From around his neck he removed a chain with a gold key attached. “Never give this to anyone unless they ask for granddad’s key.”

“What if no one asks?”
“Then my solid gold key is yours to keep.”

Confused, I left him dozing in his armchair and went home. The chain and key I hid in a box in my wardrobe.

A few weeks later mum told me she had bad news. Her eyes filled with tears. As she blinked, they dripped from her eyelids and slid across her cheeks. My heart sank.

“Your granddad is in hospital. He has pneumonia”

I tried to hold back my tears as I asked, “Can we visit?”

“You can come with us tonight. The doctors say he hasn’t got long.”


The three of us sat by his bed but I saw that every breath was a struggle. His lungs were desperate for oxygen, but his body would not cooperate. His breaths came fast and shallow.
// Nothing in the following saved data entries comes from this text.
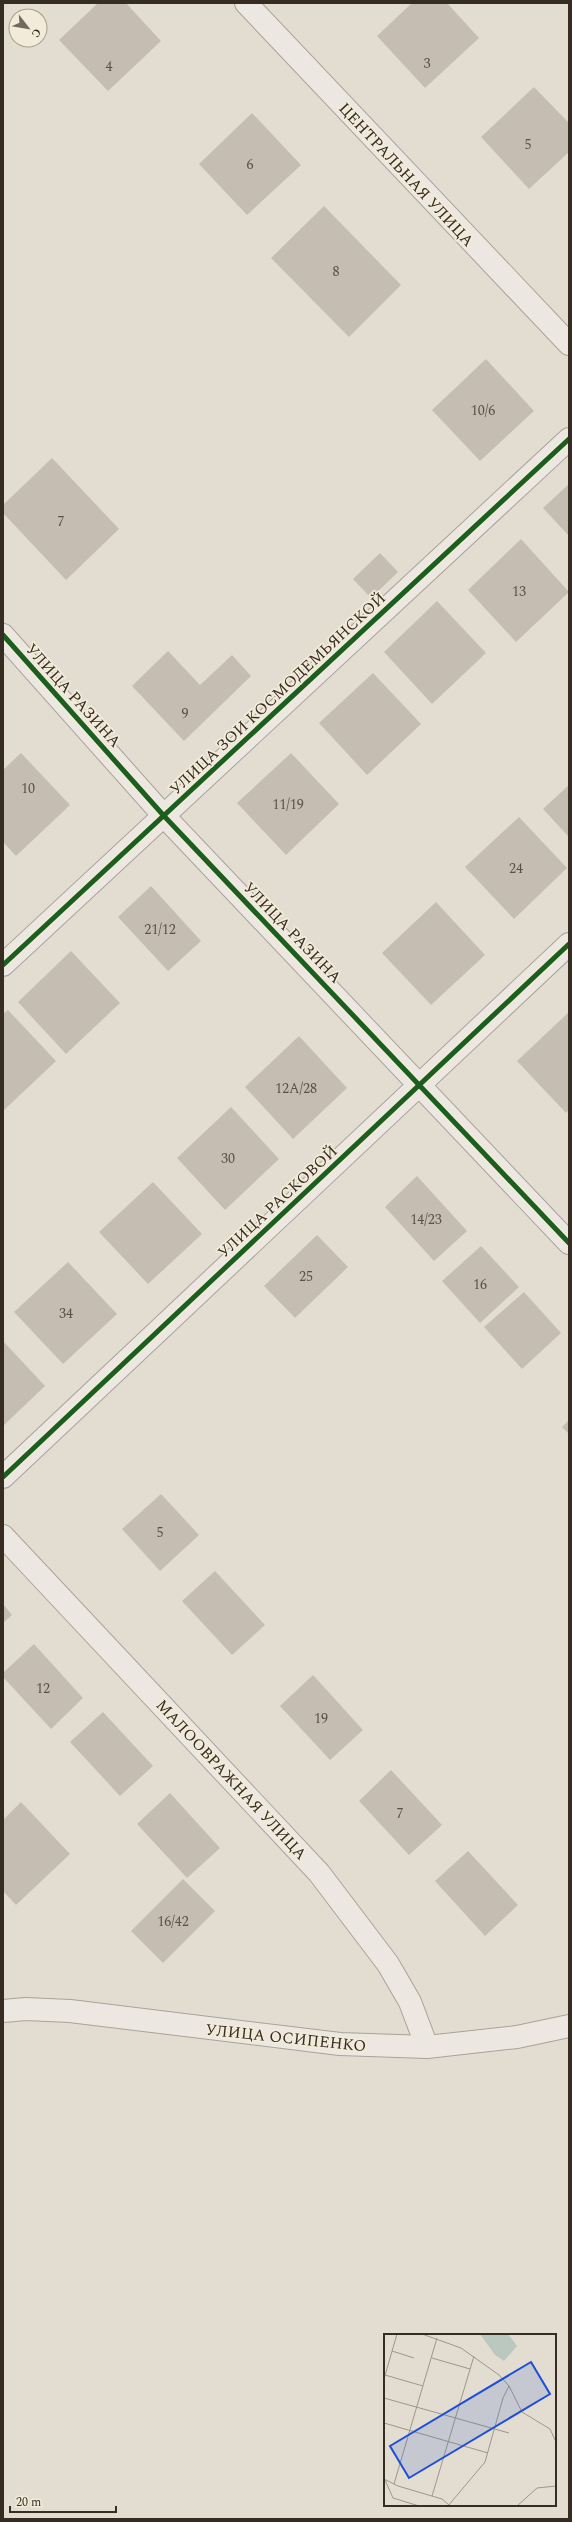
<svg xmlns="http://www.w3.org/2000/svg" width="572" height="2522" viewBox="0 0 572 2522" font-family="Spectral,serif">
<rect width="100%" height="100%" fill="#e3ddd1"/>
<g fill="#c6bdb2">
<path d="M98 3H126L161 41 108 91 59 40Z"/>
<path d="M412 3H447L479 38 425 88 377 36Z"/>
<path d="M534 87 569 123V152L529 189 481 137Z"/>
<path d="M252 113 301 165 247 215 199 164Z"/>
<path d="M324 206 401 285 349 337 271 258Z"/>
<path d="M486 359 534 411 480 461 432 410Z"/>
<path d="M52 458 119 529 66 580 3 513V505Z"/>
<path d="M569 484V536L543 508Z"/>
<path d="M521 539 569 592 516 642 468 590Z"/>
<path d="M380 553 398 572 371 598 353 579Z"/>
<path d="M437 601 486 653 432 704 384 652Z"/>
<path d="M168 651 200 685 232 655 251 676 184 741 132 686Z"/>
<path d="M373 673 421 724 367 775 319 723Z"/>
<path d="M21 753 70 805 16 856 3 842V770Z"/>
<path d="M291 753 339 804 286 855 237 803Z"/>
<path d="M569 785V837L543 809Z"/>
<path d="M519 817 567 868 514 919 465 867Z"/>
<path d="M151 886 201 941 168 971 118 917Z"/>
<path d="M436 902 485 955 431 1005 382 953Z"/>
<path d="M71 951 120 1003 66 1054 18 1002Z"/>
<path d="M8 1010 56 1061 3 1111V1014Z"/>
<path d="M569 1012V1110L566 1113 517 1061Z"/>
<path d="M299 1036 347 1088 293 1139 245 1087Z"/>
<path d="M231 1107 279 1159 225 1210 177 1158Z"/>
<path d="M417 1176 467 1231 434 1261 385 1207Z"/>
<path d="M153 1182 202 1234 148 1284 99 1232Z"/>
<path d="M317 1235 348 1267 295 1318 264 1286Z"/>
<path d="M481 1246 519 1287 480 1323 442 1281Z"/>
<path d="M68 1262 117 1314 63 1364 14 1312Z"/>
<path d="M524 1292 561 1333 522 1369 484 1327Z"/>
<path d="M3 1341 45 1386 3 1426Z"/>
<path d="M569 1420V1434L562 1427Z"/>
<path d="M161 1494 199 1535 160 1571 122 1529Z"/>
<path d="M215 1571 265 1625 232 1655 182 1601Z"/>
<path d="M3 1604 12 1615 3 1623Z"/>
<path d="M34 1644 83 1698 51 1729 3 1677V1673Z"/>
<path d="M313 1675 363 1730 330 1760 280 1706Z"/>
<path d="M103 1712 153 1766 120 1796 70 1742Z"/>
<path d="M391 1770 442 1825 409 1855 359 1801Z"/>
<path d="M170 1793 220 1848 187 1878 137 1824Z"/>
<path d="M21 1802 70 1854 16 1905 3 1891V1820Z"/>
<path d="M468 1851 518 1905 485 1936 435 1881Z"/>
<path d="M183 1879 215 1911 163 1963 131 1931Z"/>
</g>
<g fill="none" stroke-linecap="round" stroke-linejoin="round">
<defs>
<g id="minor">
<path d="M246 3 569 344"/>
<path d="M3 635 164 816 569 1243"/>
<path d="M3 965 569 439"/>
<path d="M3 1477 569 944"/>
<path d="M3 1536 319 1873 388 1964 410 2002 427 2047"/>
</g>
<path id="tertiary" d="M3 2011 26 2009 70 2011 340 2044 427 2047 517 2037 569 2026"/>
</defs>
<use href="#minor" stroke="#a8a399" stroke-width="24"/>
<use href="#tertiary" stroke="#a8a399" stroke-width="24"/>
<use href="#minor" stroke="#ece8e1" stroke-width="22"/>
<use href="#tertiary" stroke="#ece8e1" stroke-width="22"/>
<defs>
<g id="cycleway">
<path d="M3 635 164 816 569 1243"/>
<path d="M3 965 569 439"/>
<path d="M3 1477 569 944"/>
</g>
</defs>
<use href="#cycleway" stroke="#f2ebd9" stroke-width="8"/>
<use href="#cycleway" stroke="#1b5e20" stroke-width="5"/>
</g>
<g text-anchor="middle" stroke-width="3.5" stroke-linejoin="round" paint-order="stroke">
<g font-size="14" fill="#5b5046">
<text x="427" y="68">3</text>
<text x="109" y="71">4</text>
<text x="528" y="149">5</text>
<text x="250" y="169">6</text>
<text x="336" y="276">8</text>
<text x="483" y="415">10/6</text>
<text x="61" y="526">7</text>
<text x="519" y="596">13</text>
<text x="185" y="718">9</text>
<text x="28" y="793">10</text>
<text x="288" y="809">11/19</text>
<text x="516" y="873">24</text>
<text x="160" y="934">21/12</text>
<text x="296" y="1093">12А/28</text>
<text x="228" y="1163">30</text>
<text x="426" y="1224">14/23</text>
<text x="306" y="1281">25</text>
<text x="480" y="1289">16</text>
<text x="66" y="1318">34</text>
<text x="160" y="1537">5</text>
<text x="43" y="1693">12</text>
<text x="321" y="1723">19</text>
<text x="400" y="1818">7</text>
<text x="173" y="1926">16/42</text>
</g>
<g font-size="16" fill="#372c22" stroke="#f2ebd9">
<text transform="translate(407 174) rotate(47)" y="6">ЦЕНТРАЛЬНАЯ УЛИЦА</text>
<text transform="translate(277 693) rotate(-43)" y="6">УЛИЦА ЗОИ КОСМОДЕМЬЯНСКОЙ</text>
<text transform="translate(74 695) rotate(48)" y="6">УЛИЦА РАЗИНА</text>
<text transform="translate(293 932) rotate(46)" y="6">УЛИЦА РАЗИНА</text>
<text transform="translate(277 1201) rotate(-43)" y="6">УЛИЦА РАСКОВОЙ</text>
<text transform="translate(232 1779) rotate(47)" y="6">МАЛООВРАЖНАЯ УЛИЦА</text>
<text transform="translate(286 2037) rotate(6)" y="6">УЛИЦА ОСИПЕНКО</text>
</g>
</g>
<g transform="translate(384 2334)">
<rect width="172" height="172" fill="#e3ddd1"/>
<path d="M96 0 125 1 133 12 120 27 111 21Z" fill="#bbc8c0"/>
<path fill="none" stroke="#9e968b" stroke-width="1" d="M38 0 77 14 115 41 125 52 138 78 166 95 172 108M8 17 30 24M48 24 86 35M1 41 39 52M0 45 13 0M0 64 125 99M0 89 104 119M0 145 14 152 58 165 65 171M1 146 9 164 35 172M10 150 53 4M48 162 90 22M64 172 101 128 119 64 125 52M133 172 153 154 172 152"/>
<path fill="#1d4ed8" fill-opacity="0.15" stroke="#1d4ed8" stroke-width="2" d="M147 28 166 60 25 144 6 112Z"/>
<rect width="172" height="172" fill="none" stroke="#372c22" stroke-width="2"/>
</g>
<rect width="572" height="2522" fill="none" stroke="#372c22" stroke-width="8"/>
<g transform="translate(28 28) rotate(121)"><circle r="19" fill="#f2ebd9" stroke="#a79f90"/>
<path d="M0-3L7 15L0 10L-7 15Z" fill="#736a5f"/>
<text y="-6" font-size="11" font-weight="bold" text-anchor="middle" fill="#372c22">С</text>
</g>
<path d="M10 2506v6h106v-6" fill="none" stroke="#372c22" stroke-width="2"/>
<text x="16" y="2506" font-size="12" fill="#372c22" stroke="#f2ebd9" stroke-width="3" paint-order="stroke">20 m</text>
</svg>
He gripped the white hospital sheets and his eyes pleaded for the pain to stop. He was too old to fight the battle. For a few minutes, he appeared to perk up. He stared at me, I am sure he winked before closing his eyes.


The sun shone, its glare bright and cheerful as I entered the church. As I took a pew near the front, the long held-back tears flowed. I was not ashamed. I loved him. Now my storyteller, a wise man who would always listen, was gone. I sat and awaited the start of the service.

A few days after the funeral, the family entered granddad’s home. It was as if the spirit of the house had gone with him and I did not want to be there. Dad told me to take whatever I wanted as a keepsake.

Almost in a whisper I said, “I’d like his medals.”

Dad walked into the back room and returned holding the framed decorations. “He’ll rest in peace knowing you have them.”

I held them close to my chest. “Can I go home? I don’t like being here.”

“Run along,” said mum. “Your dad and auntie Joan need to find granddad’s papers before we put the house up for sale.”

As I made my way home, I remembered granddad’s words. Only give them the key if they ask. No one had mentioned any key.

I still have that key. It reminds me of my storyteller.